Se o TCU tivesse votado o relatório nesta quarta, ele teria sido aprovado, e, assim, o tribunal teria recomendando ao Congresso que rejeitasse as contas. É grave? É grave! Mas os ministros deram uma piscada e decidiram adiar por 30 dias, cobrando que Dilma se pronuncie pessoalmente sobre o assunto. Atenção, meus caros! Isso nada tem a ver com a praia de Rodrigo Janot, pouco importa a decisão do TCU ou do Congresso. Vamos ver.
Ao se manifestar perante o Supremo sobre a possibilidade de a presidente Dilma ser responsabilizada pelos descalabros da Petrobras, Janot argumentou que o Artigo 86 da Constituição impede que a presidente seja responsabilizada, no curso desse mandato, por atos cometidos no mandato anterior. Foi a leitura que ele fez do parágrafo 4º de tal artigo, onde se lê:
“§ 4º O Presidente da República, na vigência de seu mandato, não pode ser responsabilizado por atos estranhos ao exercício de suas funções”.
Parece evidente que a interpretação dada por Janot é imprópria. Até porque o texto constitucional fala em “exercício de suas funções”, não em “exercício do mandato”. A função de Dilma em 2015 é a de presidente, a mesma que ele exerce desde 2011. Caso Janot mantenha a sua leitura, há de dizer que as pedaladas fiscais e os empréstimos irregularmente contraídos se deram em 2014; logo, não teriam nenhuma relação com este mandato.
Mas esperem: fiquemos atentos a um trecho do relatório de Julio Macedo.
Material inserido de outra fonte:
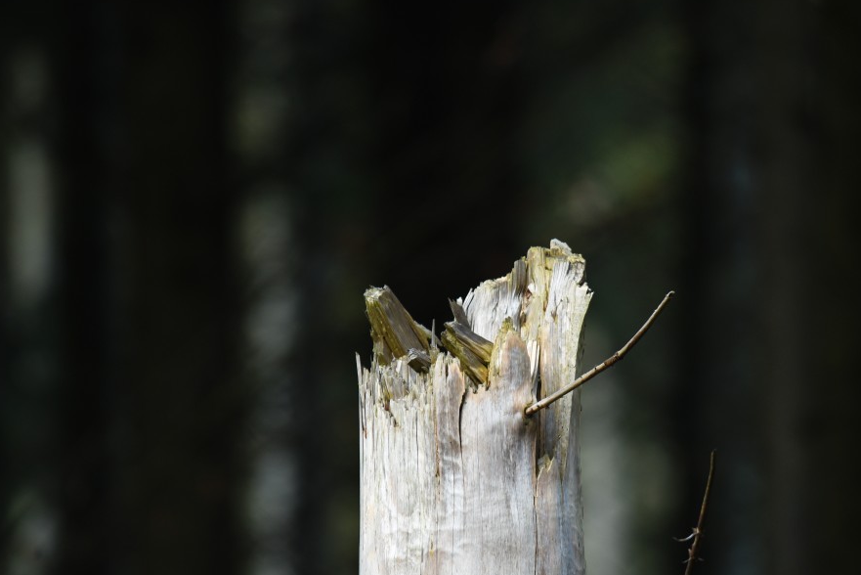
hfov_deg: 2.5
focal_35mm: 817
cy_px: 347
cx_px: 514
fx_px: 19545
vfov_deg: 1.7
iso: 250
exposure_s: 1/200
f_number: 6.3
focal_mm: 600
Diz ele:
“O que a Nação assistiu perplexa foi uma verdadeira política de irresponsabilidade fiscal, marcada pela deformação de regras para favorecer os interesses da chefe do Executivo em ano eleitoral”.
Ora, essas palavras põem a nu a leitura ridícula feita por Janot. Se o procurador-geral estivesse certo, um presidente da República poderia cometer crimes num mandato para garantir o próximo e jamais poderia ser responsabilizado. Macedo diz que Dilma fez precisamente isso. Será que o parlamentar constituinte, ao redigir e aprovar aquele Parágrafo 4º, estava dando carta branca ao chefe do Executivo para fazer o que lhe desse na telha? De resto, o texto constitucional é anterior ao estatuto da reeleição.
Sim, senhores! O representante do MP no TCU está dizendo que Dilma cometeu crime de responsabilidade, infringindo a Alínea 4 do Artigo 10 e a Alínea 3 do Artigo 11. Janot tem instrumentos na mão para oferecer, se quiser, uma denúncia contra Dilma.
Mas não é só isso. A oposição lhe encaminhou um pedido cobrando a abertura de ação penal contra a presidente, aí com base dos Artigos 299 e 359 “a” e “c” do Código Penal, que tratam de crimes contra as finanças públicas. Como já expliquei aqui, ele pode negar que isso tenha acontecido — e isso implica, de novo, jogar no lixo o relatório de um membro do próprio MP —, encaminhar uma denúncia ao STF, que teria de ser remetida à Câmara para exame, ou solicitar, ao menos, uma abertura de inquérito.
Se, nos episódios do petrolão, a Procuradoria-Geral da República conseguiu, ainda que com argumentos ruins, livrar a cara de Dilma, no caso das pedaladas fiscais, a coisa já fica mais difícil. Ainda que Janot insistisse naquela mesma leitura exótica, não teria por quê, dadas as evidências apontadas por um membro do próprio MP, recusar ao menos a abertura de inquérito — o que é, segundo jurisprudência do Supremo, constitucional, sim.
Na história do petrolão, está sendo possível limpar a barra de Dilma com o glacê da retórica jacobina contra alguns acusados. No caso da lambança fiscal, isso é impossível. Não há compensações a oferecer. Se Janot mantiver a sua postura, só restará mesmo a advocacia da impunidade.